» **TASKS FOR THIS EXERCISE**
1. Retype the passage on corporate profits from "Corporate Profits Up;" to "watch them closely.".
2. List every percentage figure that appears in the passage on corporate profits.

--- SELECTED TEXT ---

Corporate Profits Up; Super Micro Rebounds

As many analysts focus on inflation and the job market, they miss that earnings per share for companies in the S&P 500 for the first quarter now look to be up 5.2% from a year earlier, according to FactSet.

Since profits and profit growth are the lifeblood of an economy and stock market, it pays to watch them closely.

One potential trend that can both boost and hurt profits is the continued strength of the U.S. dollar and the persistent weakness in the Chinese yuan. China’s exchange rate, adjusted for differences in inflation between China and its major trading partners, is back to where it was a decade ago.

This accounts for China’s ramp-up of exports as its trading partners fear the flooding of their markets with Chinese imports. China’s manufacturing juggernaut is continuing despite weak consumer demand at home and that can only mean more exports and price competition as companies such as Apple (APPL) and Tesla (TSLA) cut prices to try to protect market share. Tesla shipments from its Shanghai factory fell 18% year-on-year in April even as the overall market for new-energy cars grows.

Another trend is that, battered by weak property and stock markets, Chinese consumers have been buying gold hand over fist. China’s central bank has been accumulating gold for 17 months straight. But to put it in perspective: gold still only makes up 4.6% of central bank reserves.

--- EXTRACTED RECORDS ---

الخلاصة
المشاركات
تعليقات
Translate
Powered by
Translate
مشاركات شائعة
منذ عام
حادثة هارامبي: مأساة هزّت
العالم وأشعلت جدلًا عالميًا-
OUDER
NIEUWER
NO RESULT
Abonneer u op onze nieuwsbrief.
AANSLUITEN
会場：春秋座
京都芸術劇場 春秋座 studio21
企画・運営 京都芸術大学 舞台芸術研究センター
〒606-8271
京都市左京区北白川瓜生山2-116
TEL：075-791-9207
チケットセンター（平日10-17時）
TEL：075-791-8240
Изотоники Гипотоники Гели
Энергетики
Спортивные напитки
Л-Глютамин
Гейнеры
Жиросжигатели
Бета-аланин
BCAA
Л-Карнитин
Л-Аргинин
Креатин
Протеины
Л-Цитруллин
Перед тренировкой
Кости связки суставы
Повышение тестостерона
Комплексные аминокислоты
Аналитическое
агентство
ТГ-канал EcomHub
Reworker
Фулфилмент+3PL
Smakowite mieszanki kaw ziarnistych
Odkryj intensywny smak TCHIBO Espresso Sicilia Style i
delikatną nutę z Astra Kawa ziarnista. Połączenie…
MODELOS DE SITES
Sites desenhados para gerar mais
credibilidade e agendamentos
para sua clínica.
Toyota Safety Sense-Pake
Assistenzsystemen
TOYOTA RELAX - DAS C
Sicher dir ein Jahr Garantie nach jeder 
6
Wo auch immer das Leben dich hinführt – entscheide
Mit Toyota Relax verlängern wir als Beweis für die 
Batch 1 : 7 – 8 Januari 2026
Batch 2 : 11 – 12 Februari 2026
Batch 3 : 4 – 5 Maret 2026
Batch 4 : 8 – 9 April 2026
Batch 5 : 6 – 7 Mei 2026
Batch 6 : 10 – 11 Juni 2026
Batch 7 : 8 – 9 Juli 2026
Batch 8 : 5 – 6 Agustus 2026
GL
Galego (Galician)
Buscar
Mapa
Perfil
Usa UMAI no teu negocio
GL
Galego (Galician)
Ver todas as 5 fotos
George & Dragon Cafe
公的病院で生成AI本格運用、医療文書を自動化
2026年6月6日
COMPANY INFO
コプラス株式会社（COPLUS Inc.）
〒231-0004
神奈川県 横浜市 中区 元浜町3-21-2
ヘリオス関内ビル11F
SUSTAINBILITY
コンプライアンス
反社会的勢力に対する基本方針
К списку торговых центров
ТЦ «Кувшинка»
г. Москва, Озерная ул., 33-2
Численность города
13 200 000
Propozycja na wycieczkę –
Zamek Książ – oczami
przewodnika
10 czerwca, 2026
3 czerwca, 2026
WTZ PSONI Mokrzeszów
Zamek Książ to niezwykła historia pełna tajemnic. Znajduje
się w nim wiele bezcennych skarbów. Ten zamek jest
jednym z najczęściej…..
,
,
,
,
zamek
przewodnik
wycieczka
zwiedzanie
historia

---

» **LIST OF ANSWERS**
1.
Corporate Profits Up; Super Micro Rebounds

As many analysts focus on inflation and the job market, they miss that earnings per share for companies in the S&P 500 for the first quarter now look to be up 5.2% from a year earlier, according to FactSet.

Since profits and profit growth are the lifeblood of an economy and stock market, it pays to watch them closely.

2. 5.2%, 18%, 4.6%